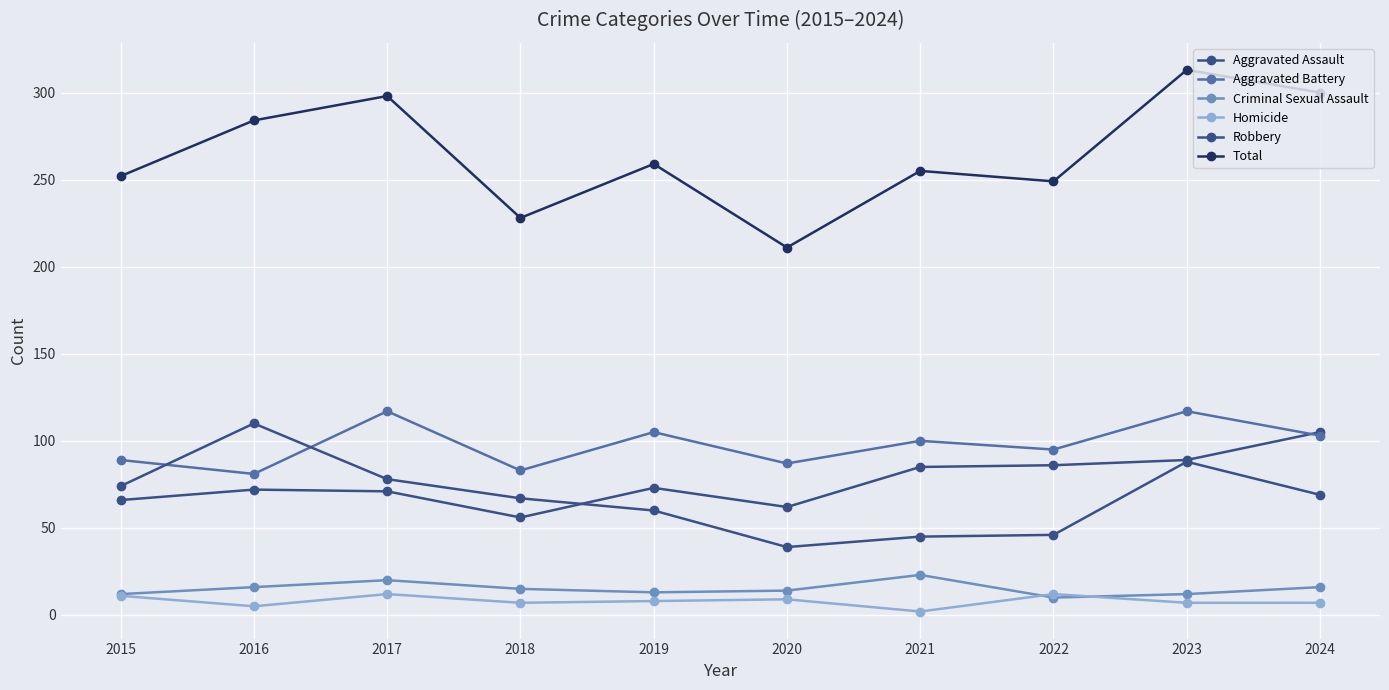

The value of Criminal Sexual Assault at 2015 is 12. True or false?

True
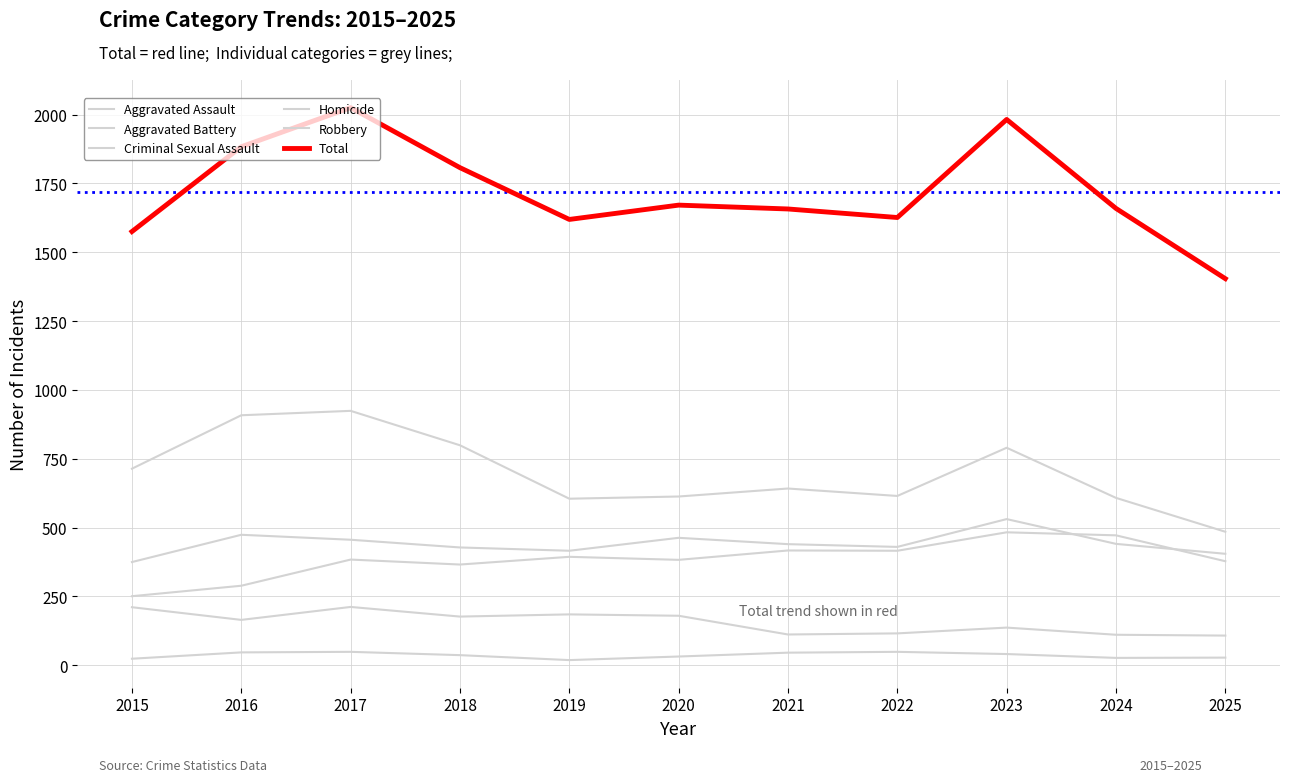

True or false: Aggravated Assault and Robbery intersect in this chart.

False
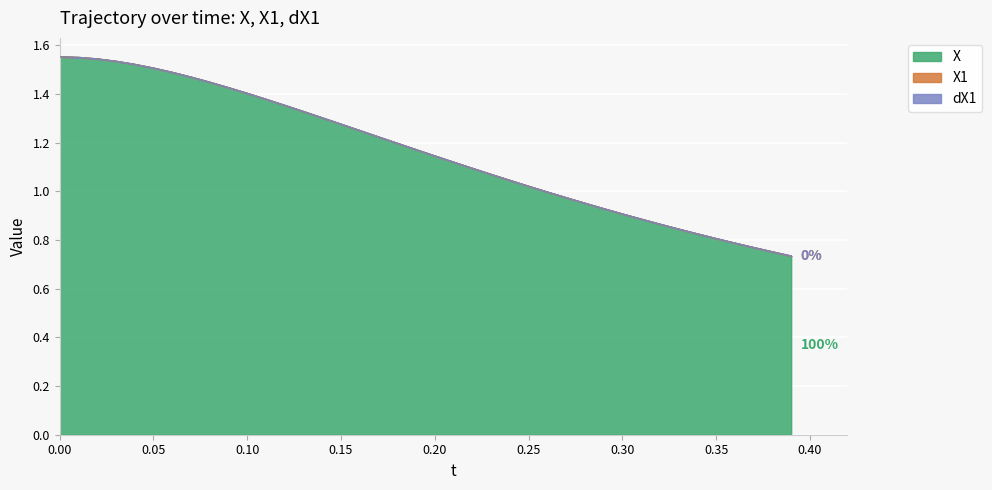

Is it true that X equals 0.4 at 29?

False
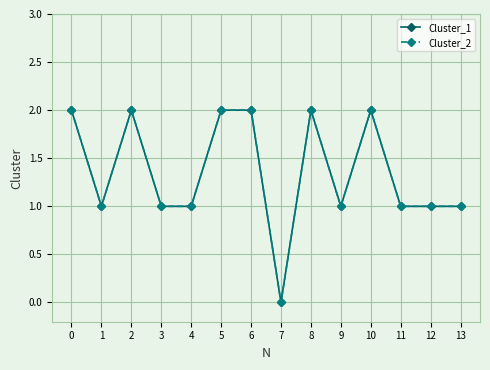

Read the Cluster_1 value at 13.

1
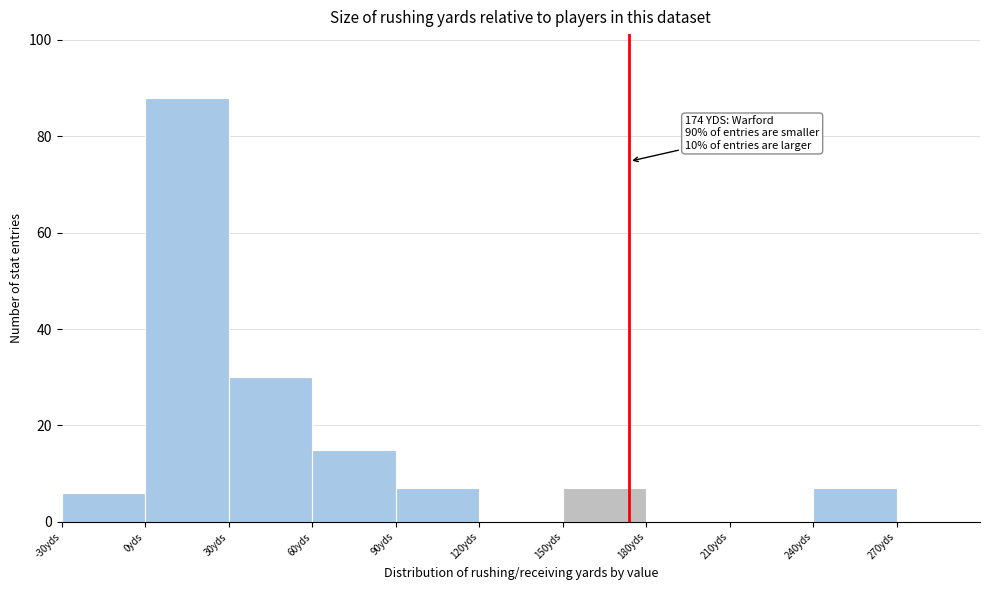

Which range on the x-axis has the tallest bar?

0 to 30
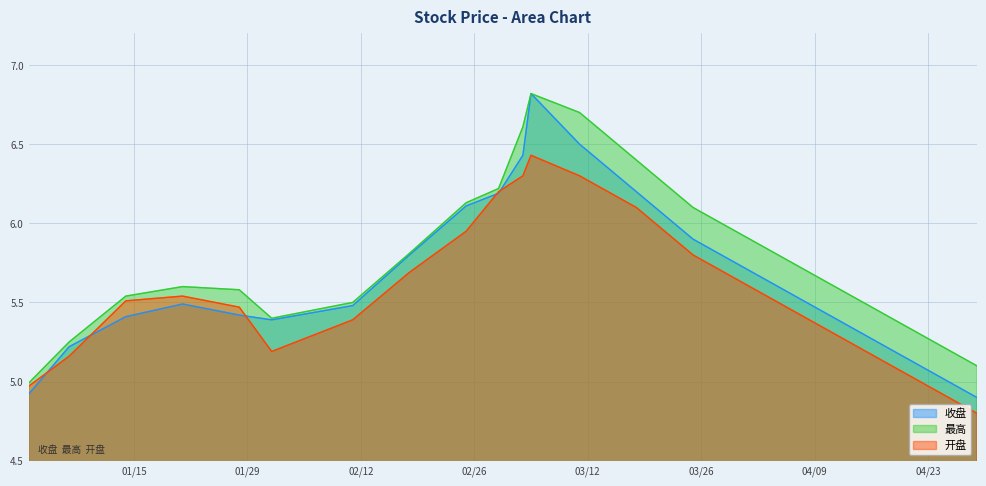

Where is 开盘 nearest to the value 5?

2019/04/22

#### [Task directions]
Retype the lines above word for word, leaving out the pictures.

#### [Expected answer]
The value of Criminal Sexual Assault at 2015 is 12. True or false?

True

True or false: Aggravated Assault and Robbery intersect in this chart.

False

Is it true that X equals 0.4 at 29?

False

Read the Cluster_1 value at 13.

1

Which range on the x-axis has the tallest bar?

0 to 30

Where is 开盘 nearest to the value 5?

2019/04/22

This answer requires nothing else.